Telescopic dentures are becoming an increasingly attractive treatment option for patients who are suitable for overdentures, but are not suitable for or cannot afford an implant-retained prosthesis.

Benefits of Telescopic Dentures

  • Improved aesthetics and speech, compared to clasp-retained partial dentures.
  • Preservation of alveolar bone.
  • Enhanced chewing efficiency compared with conventional dentures.
  • Tooth and soft-tissue borne, providing maximum load distribution, preserving remaining natural teeth.
  • Less expensive option than implant – retained dentures.

MediMatch Telescopic Denture Clinical Guide

The following suggested telescopic denture clinical technique guide is not intended to be prescriptive – it is recognised that there are several alternative techniques available for use by clinicians, but observing the steps below will ensure that MediMatch produces telescopic dentures of consistently high quality, and will significantly reduce the potential for remakes.

STEP 1 – Case Discussion / Special Tray

Please forward disinfected* primary (study model) impressions to MediMatch, who will construct a special tray and then call you to discuss your individual case requirements.

STEP 2 – Tooth Preparation and Special Tray Impressions

Prepare the teeth which will bear the primary copings in much the same way as for a normal bonded crown, but allow for a double thickness of alloy in the axial and occlusal planes and a minimum clearance of 1.5mm – 2.0 mm interdentally.

MediMatch TIP2

Ensure that the preparations are as parrallel as possible – MediMatch will mill the primary copings with parallel sides to create a common axis of insertion for the secondary copings.

Take a secondary special tray impression* of the prepared teeth, disinfect* the impression and arrange for shipment to MediMatch as soon as possible, specifying the type of alloy required for construction of the primary copings.

MediMatch TIP3

Precious metal alloys are recommended for telescopic denture copings as they provide superior retention. It is important that the same alloy is specified for both primary and secondary copings.

Non precious is more cost effective, retention can be increased with inserts or spray.

STEP 3 – Construction of Primary Copings

MediMatch will cast the special tray impression and then manufacture the primary copings, which include retention beads for added stability at the pick-up impression stage.

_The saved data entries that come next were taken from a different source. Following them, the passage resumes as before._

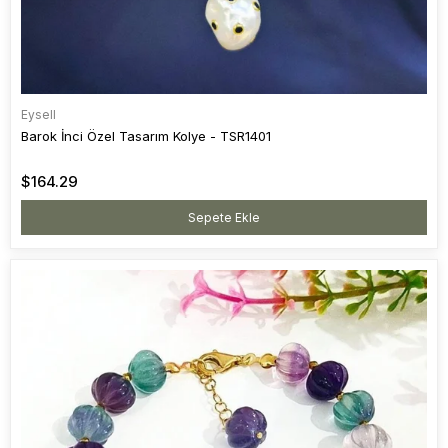
Eysell
Barok İnci Özel Tasarım Kolye - TSR1401
$164.29
Sepete Ekle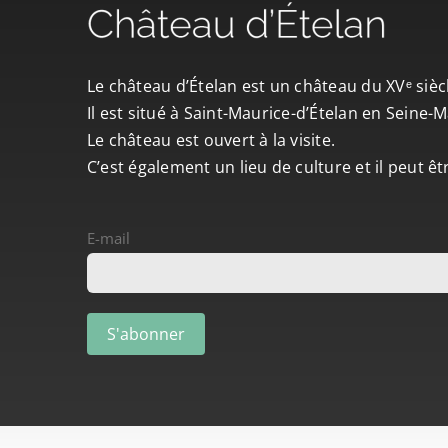
Le château d’Ételan est un château du XVᵉ sièc
Il est situé à Saint-Maurice-d’Ételan en Seine
Le château est ouvert à la visite.
C’est également un lieu de culture et il peut ê
E-mail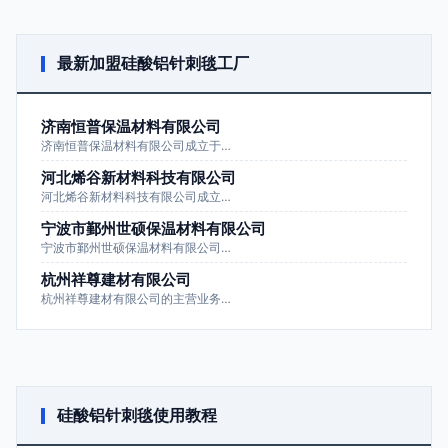
最新加盟硅酸铝针刺毯工厂
济南恒普保温材料有限公司
济南恒普保温材料有限公司成立于…
河北烯谷新材料科技有限公司
河北烯谷新材料科技有限公司成立…
宁波市鄞州世硕保温材料有限公司
宁波市鄞州世硕保温材料有限公司…
杭州祥尊建材有限公司
杭州祥尊建材有限公司的主营业务…
硅酸铝针刺毯使用教程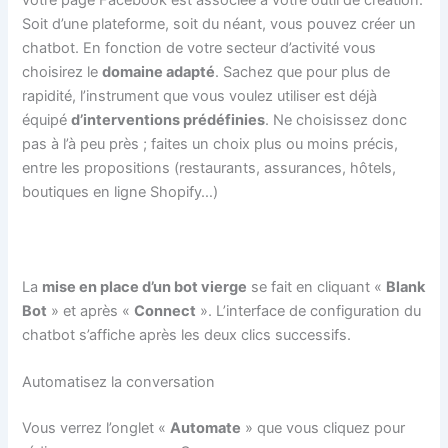
votre page Facebook est associée à votre outil de création.
Soit d’une plateforme, soit du néant, vous pouvez créer un
chatbot. En fonction de votre secteur d’activité vous
choisirez le
domaine adapté
. Sachez que pour plus de
rapidité, l’instrument que vous voulez utiliser est déjà
équipé
d’interventions prédéfinies
. Ne choisissez donc
pas à l’à peu près ; faites un choix plus ou moins précis,
entre les propositions (restaurants, assurances, hôtels,
boutiques en ligne Shopify…)
La
mise en place d’un bot vierge
se fait en cliquant «
Blank
Bot
» et après «
Connect
». L’interface de configuration du
chatbot s’affiche après les deux clics successifs.
Automatisez la conversation
Vous verrez l’onglet «
Automate
» que vous cliquez pour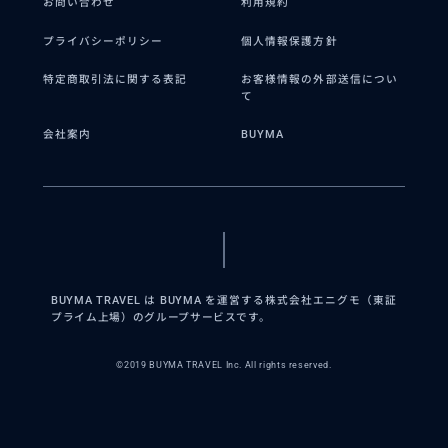
お問い合わせ
利用規約
プライバシーポリシー
個人情報保護方針
特定商取引法に関する表記
お客様情報の外部送信につい
て
会社案内
BUYMA
BUYMA TRAVEL は BUYMA を運営する株式会社エニグモ（東証
プライム上場）のグループサービスです。
©2019 BUYMA TRAVEL Inc. All rights reserved.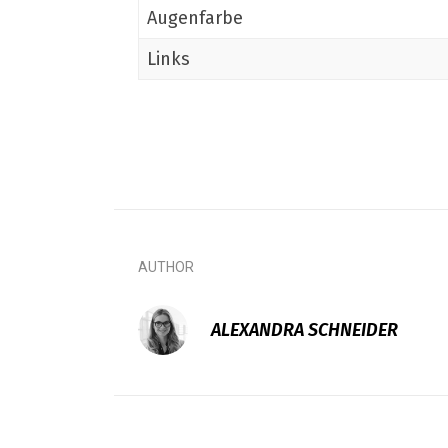
Augenfarbe
Links
AUTHOR
ALEXANDRA SCHNEIDER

STEP 4 – Primary Coping Try-In and Bite Registration

Carefully place the primary copings on to the prepared teeth, ensuring that they fit snugly, with no lateral movement. Do not cement the copings at this stage.

  • Take a pick-up impression** using the special tray and an elastomeric impression material of choice.
  • Record a bite registration**.
  • Disinfect the primary copings and bite registration and return to MediMatch.

* See also: Disinfection of Impressions, Wax Bite Blocks and Appliances
** See also: Recording a Bite Registration for the Edentulous Patient

Legal disclaimer

In addition to MediMatch’s normal terms and conditions we would like to point out that:

  • This protocol is based on very limited experience Medimatch has with their cases and should only be used as an indication and not restrictive in any way or form.
  • This protocol was not based on experience in a clinical environment. Clinicians will use their own technique, according to individual experience and training.
  • This protocol should not be followed if the circumstances are different or if in any way or form it is clinically not appropriate to follow it even if the circumstances are similar as in the protocol. Each clinician should make their own decisions and not be restricted to following a protocol made by Medimatch Dental Laboratory Ltd.
  • MediMatch Dental Laboratory Ltd is in no way liable for any clinical procedures and will not take responsibility for the use of the content of this protocol in a clinical or non clinical environment. Each clinician is ultimately responsible for their own clinical decisions regardless of any advice given by MediMatch Dental Laboratory Ltd in any form.